Show each line of the data below in which "cryolipolyse" occurs.

:: Data to examine ::

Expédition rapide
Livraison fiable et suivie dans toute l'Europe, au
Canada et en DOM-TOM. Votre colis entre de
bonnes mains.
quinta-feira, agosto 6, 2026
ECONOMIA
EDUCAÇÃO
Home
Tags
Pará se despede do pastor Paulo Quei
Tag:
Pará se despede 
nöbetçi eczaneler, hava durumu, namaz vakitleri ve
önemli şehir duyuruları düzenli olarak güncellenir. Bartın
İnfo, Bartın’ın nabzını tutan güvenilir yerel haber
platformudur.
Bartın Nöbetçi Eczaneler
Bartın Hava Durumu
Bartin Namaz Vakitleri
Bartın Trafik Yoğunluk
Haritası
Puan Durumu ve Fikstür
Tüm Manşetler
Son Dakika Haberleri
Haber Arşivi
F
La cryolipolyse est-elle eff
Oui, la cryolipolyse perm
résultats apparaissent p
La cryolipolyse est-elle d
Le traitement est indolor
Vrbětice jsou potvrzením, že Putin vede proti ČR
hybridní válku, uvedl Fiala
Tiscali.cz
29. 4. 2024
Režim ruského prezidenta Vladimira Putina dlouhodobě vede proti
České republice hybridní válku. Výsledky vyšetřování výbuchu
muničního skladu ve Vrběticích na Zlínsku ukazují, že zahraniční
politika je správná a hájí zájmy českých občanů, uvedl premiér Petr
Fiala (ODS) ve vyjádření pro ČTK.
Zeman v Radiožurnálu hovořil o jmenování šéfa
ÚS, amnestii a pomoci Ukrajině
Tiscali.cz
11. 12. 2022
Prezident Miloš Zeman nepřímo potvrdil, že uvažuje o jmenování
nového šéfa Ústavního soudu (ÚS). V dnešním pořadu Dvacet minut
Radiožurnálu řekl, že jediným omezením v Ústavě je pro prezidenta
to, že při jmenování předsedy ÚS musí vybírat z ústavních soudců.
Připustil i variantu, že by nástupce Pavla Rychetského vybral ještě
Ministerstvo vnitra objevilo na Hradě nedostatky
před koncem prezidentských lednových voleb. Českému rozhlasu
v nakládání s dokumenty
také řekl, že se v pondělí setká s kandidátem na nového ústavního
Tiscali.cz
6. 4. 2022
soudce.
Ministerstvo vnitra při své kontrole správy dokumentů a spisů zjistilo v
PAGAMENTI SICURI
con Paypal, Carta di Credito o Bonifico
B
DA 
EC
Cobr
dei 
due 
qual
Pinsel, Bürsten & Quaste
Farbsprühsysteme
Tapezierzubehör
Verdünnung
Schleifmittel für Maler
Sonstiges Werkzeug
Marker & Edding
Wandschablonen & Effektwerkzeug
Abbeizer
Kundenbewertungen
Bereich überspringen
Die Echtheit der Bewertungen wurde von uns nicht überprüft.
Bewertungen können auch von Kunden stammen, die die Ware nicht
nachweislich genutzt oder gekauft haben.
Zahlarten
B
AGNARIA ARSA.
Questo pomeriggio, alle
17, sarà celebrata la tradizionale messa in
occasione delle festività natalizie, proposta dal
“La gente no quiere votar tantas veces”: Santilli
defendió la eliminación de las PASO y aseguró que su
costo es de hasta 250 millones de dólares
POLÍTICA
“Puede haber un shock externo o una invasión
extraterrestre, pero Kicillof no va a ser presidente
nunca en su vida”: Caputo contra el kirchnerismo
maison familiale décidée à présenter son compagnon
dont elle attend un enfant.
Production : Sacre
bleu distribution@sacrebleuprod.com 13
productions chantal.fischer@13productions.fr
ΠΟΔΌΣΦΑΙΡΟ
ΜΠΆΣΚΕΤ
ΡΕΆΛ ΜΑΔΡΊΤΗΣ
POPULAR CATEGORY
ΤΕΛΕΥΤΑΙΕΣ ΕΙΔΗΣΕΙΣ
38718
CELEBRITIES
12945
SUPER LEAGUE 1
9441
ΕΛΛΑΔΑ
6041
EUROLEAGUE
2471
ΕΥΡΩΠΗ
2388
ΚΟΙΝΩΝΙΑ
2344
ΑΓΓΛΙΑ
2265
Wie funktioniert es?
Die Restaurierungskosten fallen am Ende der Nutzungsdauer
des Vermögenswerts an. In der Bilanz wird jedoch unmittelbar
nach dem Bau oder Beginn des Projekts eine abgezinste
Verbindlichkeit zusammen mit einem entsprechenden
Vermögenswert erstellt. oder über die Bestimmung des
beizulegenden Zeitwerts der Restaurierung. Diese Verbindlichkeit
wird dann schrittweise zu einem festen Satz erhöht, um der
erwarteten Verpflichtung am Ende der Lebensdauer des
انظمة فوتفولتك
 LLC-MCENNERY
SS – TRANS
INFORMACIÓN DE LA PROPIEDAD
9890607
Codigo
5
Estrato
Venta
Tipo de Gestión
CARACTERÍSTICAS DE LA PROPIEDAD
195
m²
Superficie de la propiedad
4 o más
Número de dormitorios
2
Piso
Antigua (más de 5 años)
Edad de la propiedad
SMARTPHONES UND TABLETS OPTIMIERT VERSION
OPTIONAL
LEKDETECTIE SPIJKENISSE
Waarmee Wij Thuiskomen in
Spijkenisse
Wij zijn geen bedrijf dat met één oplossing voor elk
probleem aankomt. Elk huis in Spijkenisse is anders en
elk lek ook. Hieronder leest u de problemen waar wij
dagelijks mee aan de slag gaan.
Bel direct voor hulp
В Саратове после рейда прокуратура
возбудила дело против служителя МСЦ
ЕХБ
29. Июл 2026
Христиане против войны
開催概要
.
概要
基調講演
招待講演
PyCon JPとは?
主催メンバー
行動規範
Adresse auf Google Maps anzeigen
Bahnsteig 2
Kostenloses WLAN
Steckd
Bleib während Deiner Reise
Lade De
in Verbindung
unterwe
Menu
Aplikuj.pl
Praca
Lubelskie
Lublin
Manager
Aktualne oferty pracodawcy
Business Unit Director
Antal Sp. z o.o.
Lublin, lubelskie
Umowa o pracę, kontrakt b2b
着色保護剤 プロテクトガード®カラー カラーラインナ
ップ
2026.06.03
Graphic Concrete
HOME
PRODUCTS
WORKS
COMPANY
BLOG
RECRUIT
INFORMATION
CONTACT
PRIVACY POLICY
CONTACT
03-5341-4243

:::

### Exercise result
La cryolipolyse est-elle eff
Oui, la cryolipolyse perm
La cryolipolyse est-elle d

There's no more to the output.